Azem: Insécurité et employeurs

Deux ouvriers sont morts au poste aujourd'hui à Gjakova. L'affaire est confirmée par la police du Kosovo. Le nombre de morts sur le lieu de travail cette année a atteint 17 personnes”, dit le président du syndicat du secteur privé Yusuf Azemi. Selon lui, la faute du grand nombre de décès de travailleurs est [...]
Après avoir chuté de la hauteur d'un objet en construction, deux travailleurs sont morts sur le lieu de travail à Gjakova.
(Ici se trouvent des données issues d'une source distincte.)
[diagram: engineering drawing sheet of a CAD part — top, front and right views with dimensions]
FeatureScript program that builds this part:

Le porte-parole de la police pour la région de Gjakova Sheremet Elesaj a confirmé l'affaire de Radio Kosovo.
Il a dit que “sot vers 8h15, nous avons signalé que deux personnes (des hommes majeurs) ont été envoyées pour un traitement médical à l'hôpital régional de Gjakova, prétendument en raison de blessures subies sur le lieu de travail. Puis leur mort a été confirmée”, a dit Elezaj. Il a déclaré que les unités de police concernées prenaient des mesures d'enquête pour clarifier les circonstances de l'affaire.
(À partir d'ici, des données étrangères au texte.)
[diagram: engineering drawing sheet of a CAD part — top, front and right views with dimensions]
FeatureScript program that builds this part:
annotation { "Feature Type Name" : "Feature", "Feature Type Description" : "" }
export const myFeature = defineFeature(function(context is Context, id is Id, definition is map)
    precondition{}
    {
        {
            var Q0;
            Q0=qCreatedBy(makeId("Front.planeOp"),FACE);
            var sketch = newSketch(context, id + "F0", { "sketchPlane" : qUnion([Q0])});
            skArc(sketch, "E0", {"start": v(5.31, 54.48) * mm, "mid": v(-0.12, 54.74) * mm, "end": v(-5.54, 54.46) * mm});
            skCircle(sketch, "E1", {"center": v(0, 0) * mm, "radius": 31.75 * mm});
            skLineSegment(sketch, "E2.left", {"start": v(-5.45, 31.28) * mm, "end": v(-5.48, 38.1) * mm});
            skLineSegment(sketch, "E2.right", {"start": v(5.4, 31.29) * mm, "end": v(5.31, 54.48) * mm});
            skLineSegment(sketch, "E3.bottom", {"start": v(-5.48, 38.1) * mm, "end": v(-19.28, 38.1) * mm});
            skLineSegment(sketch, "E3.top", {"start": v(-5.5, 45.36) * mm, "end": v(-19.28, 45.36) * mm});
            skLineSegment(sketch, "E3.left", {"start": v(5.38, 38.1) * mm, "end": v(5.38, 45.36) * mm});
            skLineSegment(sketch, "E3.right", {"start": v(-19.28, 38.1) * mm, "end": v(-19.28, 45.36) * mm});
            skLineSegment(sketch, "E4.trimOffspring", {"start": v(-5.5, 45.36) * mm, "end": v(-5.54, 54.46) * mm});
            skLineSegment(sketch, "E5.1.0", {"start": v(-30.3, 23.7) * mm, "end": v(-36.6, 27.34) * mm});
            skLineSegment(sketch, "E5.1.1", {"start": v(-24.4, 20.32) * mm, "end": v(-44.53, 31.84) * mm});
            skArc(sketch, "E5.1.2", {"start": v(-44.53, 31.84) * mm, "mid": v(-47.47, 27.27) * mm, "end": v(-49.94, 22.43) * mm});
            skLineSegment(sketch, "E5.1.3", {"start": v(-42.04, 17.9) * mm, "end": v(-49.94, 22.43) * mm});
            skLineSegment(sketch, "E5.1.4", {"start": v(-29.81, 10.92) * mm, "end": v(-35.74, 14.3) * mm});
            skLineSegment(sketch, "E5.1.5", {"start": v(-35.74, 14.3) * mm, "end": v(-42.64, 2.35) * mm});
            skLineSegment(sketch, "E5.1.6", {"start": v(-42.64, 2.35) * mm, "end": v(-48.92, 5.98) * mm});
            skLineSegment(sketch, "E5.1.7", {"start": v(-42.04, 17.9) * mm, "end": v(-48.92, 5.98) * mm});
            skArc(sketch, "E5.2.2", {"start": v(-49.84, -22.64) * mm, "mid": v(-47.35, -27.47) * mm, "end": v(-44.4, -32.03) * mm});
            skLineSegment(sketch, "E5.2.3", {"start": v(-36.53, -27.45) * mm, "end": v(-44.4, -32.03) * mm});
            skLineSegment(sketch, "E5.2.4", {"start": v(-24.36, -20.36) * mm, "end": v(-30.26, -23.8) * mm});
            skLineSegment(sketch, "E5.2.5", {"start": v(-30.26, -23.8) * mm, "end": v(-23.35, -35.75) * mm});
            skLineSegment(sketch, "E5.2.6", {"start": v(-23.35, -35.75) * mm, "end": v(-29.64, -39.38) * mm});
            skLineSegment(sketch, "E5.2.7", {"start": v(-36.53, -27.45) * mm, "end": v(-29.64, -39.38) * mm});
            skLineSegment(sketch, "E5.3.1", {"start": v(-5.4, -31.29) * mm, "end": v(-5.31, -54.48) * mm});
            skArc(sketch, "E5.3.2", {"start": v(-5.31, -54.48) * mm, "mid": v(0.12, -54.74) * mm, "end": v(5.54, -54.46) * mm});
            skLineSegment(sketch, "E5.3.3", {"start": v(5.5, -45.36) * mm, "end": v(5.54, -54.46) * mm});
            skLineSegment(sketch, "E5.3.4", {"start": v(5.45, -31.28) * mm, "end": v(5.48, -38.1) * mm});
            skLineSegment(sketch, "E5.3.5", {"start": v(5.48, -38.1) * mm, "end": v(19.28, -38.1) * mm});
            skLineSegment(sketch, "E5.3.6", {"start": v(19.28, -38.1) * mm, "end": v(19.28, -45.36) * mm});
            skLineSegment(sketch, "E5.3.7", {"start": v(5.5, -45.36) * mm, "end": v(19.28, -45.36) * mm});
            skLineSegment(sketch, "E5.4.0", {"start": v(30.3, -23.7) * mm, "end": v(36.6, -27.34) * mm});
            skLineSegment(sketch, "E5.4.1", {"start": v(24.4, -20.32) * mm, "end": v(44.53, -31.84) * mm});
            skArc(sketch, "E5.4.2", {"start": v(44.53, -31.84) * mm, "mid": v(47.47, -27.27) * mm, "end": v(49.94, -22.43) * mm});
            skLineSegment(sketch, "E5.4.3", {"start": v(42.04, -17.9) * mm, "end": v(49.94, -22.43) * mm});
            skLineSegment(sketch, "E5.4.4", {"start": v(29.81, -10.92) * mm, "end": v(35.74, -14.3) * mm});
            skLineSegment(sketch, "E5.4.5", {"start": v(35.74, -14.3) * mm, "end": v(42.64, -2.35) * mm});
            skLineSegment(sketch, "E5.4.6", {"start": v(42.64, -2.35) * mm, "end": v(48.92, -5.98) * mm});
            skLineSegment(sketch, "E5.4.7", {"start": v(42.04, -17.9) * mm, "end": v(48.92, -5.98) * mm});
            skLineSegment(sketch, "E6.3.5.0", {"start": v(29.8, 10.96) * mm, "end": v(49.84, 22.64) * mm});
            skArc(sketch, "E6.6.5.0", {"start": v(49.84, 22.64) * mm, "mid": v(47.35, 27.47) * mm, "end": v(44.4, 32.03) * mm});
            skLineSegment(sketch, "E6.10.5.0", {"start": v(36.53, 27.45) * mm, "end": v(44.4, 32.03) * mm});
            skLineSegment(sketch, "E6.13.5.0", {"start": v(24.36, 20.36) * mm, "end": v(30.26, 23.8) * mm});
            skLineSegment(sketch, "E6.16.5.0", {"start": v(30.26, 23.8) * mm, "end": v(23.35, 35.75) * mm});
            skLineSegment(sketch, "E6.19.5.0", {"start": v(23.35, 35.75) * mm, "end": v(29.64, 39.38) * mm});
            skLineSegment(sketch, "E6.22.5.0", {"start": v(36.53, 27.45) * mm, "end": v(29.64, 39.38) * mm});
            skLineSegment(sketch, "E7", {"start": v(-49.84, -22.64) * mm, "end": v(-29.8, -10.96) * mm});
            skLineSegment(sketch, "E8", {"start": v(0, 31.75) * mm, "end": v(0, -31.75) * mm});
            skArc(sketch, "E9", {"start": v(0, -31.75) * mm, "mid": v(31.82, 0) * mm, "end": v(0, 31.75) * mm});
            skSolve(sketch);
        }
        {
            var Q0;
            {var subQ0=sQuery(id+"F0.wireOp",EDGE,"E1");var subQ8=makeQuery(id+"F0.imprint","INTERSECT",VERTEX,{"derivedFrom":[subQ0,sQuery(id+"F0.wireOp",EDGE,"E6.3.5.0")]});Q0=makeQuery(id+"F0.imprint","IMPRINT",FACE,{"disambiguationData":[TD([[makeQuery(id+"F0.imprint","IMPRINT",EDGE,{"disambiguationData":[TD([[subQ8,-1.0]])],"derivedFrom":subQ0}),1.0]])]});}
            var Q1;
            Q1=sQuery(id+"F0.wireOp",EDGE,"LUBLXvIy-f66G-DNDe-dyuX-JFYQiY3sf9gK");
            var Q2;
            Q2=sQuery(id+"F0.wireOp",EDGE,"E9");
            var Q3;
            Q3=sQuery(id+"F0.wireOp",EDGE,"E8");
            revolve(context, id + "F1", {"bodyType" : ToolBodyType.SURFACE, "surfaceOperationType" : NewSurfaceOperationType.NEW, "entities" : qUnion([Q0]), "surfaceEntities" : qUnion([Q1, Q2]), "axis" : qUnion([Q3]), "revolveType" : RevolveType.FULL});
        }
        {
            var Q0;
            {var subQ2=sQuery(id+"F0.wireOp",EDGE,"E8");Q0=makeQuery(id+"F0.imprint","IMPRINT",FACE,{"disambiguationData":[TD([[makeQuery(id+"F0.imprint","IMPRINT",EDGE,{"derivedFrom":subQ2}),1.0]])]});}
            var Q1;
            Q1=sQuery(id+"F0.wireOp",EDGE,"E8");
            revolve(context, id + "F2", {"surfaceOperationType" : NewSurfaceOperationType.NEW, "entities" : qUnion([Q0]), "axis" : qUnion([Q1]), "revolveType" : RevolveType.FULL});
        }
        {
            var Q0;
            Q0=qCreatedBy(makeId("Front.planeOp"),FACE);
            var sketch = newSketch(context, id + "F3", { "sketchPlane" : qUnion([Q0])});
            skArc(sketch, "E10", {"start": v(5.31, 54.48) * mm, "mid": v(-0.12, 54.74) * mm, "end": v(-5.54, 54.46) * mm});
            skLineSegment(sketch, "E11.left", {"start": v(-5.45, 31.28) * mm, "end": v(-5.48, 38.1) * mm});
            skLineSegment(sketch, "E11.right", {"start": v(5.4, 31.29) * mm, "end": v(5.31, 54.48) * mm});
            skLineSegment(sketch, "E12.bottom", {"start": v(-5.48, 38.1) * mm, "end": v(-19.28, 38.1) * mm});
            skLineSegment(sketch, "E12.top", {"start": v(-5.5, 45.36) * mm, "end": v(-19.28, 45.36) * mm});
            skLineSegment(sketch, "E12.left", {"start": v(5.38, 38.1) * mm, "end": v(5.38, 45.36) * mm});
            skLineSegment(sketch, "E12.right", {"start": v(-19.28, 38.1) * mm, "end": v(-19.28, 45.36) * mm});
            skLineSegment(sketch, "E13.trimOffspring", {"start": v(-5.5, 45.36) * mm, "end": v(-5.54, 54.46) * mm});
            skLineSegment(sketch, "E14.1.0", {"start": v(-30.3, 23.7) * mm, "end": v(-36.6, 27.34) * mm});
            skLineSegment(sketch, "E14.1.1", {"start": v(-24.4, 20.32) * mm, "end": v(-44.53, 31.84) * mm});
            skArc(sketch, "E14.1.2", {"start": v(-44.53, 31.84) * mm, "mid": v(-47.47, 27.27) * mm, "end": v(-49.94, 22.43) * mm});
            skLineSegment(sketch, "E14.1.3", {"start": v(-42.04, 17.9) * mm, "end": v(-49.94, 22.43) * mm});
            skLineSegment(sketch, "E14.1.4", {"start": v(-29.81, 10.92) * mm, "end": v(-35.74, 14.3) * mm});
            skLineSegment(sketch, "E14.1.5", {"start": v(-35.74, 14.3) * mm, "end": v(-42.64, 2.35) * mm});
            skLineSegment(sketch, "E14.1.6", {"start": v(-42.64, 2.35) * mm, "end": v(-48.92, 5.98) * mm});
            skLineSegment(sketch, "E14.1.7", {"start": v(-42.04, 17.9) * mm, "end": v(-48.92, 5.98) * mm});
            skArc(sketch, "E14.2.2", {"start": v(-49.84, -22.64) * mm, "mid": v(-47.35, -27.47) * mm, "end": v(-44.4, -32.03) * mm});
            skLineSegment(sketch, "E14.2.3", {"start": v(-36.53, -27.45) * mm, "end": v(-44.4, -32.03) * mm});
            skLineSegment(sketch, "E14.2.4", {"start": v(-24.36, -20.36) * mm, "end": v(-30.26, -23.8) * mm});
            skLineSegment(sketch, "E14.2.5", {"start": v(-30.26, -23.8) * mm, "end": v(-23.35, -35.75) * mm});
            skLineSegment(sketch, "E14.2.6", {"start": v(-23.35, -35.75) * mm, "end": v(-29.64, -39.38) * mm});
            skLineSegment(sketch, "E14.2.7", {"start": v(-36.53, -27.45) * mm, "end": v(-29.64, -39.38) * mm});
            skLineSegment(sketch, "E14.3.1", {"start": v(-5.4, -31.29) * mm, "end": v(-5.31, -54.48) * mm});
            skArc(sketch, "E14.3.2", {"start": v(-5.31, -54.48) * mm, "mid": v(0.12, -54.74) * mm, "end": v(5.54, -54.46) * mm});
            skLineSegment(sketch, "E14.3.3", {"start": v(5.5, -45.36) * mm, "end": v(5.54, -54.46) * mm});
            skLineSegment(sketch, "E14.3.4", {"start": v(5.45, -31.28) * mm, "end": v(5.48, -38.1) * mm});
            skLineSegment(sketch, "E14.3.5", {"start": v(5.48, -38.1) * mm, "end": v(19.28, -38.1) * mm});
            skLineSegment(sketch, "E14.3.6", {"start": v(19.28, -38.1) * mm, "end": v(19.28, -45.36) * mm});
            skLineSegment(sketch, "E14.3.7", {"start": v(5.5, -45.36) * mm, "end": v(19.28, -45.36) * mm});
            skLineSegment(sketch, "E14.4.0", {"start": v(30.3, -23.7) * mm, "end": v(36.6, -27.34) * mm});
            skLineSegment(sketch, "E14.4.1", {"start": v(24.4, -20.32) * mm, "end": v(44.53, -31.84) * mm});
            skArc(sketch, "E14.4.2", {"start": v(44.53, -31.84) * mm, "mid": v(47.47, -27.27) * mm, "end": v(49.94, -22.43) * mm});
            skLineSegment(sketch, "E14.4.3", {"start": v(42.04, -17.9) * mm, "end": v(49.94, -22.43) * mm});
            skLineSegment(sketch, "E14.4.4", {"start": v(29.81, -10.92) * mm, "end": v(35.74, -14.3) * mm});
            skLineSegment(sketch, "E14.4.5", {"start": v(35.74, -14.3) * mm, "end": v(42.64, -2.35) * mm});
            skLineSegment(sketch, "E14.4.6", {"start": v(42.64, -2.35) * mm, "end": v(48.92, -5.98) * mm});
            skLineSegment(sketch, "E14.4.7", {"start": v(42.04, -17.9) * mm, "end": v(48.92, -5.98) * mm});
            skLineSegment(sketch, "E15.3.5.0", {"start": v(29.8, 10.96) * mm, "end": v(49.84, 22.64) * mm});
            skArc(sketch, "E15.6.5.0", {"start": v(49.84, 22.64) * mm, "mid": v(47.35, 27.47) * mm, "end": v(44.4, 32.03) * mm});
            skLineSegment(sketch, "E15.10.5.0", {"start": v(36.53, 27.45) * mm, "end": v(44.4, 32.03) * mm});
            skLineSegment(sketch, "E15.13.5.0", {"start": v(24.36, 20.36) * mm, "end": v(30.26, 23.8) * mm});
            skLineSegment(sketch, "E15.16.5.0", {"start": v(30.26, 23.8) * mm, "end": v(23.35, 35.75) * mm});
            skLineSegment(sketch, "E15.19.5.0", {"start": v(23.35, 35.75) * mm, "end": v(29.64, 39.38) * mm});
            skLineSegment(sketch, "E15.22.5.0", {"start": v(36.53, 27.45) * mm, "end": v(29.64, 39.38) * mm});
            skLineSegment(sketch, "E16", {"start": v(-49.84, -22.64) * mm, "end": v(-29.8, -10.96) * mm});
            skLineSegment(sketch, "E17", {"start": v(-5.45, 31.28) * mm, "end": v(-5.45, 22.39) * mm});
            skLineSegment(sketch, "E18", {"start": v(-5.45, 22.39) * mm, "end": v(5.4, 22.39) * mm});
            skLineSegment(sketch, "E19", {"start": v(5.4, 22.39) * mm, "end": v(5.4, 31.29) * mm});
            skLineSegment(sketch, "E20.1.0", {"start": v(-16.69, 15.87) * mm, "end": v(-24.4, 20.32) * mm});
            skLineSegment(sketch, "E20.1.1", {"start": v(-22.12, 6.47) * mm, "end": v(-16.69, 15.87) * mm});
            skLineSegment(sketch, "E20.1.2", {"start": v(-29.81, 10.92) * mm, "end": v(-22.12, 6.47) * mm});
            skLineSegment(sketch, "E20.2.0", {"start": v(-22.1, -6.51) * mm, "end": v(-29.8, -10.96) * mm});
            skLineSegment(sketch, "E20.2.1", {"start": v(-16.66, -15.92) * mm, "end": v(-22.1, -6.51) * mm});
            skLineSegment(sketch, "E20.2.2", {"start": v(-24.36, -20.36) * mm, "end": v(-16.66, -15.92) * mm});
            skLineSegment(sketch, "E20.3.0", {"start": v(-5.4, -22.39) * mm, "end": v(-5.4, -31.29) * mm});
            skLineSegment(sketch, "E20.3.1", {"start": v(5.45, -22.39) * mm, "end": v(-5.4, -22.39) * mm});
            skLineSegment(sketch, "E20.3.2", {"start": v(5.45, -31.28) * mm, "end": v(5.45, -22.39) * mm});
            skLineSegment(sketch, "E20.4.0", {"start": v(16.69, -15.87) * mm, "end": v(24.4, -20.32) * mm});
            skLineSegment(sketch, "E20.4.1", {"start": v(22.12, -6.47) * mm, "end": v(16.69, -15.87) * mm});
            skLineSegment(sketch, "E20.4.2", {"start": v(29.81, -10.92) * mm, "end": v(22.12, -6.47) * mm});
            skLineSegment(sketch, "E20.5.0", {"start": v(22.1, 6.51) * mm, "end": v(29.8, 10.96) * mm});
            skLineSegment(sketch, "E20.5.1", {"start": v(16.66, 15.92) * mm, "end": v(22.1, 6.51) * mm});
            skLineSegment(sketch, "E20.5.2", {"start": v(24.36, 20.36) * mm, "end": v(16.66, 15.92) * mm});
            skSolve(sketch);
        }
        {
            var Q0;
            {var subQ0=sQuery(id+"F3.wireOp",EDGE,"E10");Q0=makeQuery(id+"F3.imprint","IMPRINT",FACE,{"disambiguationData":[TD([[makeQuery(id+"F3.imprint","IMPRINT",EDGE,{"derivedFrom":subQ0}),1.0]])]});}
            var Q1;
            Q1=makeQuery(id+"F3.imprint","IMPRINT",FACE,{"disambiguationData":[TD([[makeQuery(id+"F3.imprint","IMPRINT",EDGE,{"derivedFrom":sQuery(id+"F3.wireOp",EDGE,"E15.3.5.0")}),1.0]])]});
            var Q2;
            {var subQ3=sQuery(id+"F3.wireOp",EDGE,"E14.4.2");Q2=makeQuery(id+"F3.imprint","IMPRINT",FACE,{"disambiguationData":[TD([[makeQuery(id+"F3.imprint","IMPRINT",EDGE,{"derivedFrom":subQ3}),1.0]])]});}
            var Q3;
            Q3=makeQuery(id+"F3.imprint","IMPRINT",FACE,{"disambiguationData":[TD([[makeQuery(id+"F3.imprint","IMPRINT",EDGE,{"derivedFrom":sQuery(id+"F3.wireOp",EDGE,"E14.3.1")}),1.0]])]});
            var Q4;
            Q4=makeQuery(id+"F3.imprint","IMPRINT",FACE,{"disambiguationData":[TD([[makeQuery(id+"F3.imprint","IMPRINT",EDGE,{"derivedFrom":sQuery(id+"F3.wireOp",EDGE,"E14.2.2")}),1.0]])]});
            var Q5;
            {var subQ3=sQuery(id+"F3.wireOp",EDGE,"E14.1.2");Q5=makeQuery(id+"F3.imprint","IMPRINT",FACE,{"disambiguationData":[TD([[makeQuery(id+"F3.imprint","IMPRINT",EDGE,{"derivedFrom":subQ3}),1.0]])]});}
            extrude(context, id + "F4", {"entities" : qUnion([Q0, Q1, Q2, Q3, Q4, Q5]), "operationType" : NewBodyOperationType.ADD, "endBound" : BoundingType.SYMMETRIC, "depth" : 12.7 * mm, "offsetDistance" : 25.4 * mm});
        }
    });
La semaine dernière, un autre enfant de 25 ans est mort, étant tombé de la hauteur de l'établissement du Grand Hôtel à Pristina pendant le nettoyage des fenêtres.
Le président du secteur privé Yusuf Azemi dit qu'il est extrêmement inquiétant de voir le nombre de morts sur le lieu de travail chaque jour.
Malheureusement, cette année est une très mauvaise année pour les travailleurs du secteur privé du Kosovo, car avec ces deux cas aujourd'hui à Gjakova, le nombre de morts sur le lieu de travail a atteint 17. Dans la grande majorité de ces cas, c'est le facteur humain qui nous a influencés pour avoir ces cas de mort. Donc la vie des travailleurs est malheureusement à un prix très bas”, a-t-il dit.
Outre les employeurs, qui n'offrent pas aux travailleurs des conditions adéquates et la sécurité de l'emploi, il y a tout aussi de la responsabilité pour les décès sur le lieu de travail, dit l'Inspection du travail.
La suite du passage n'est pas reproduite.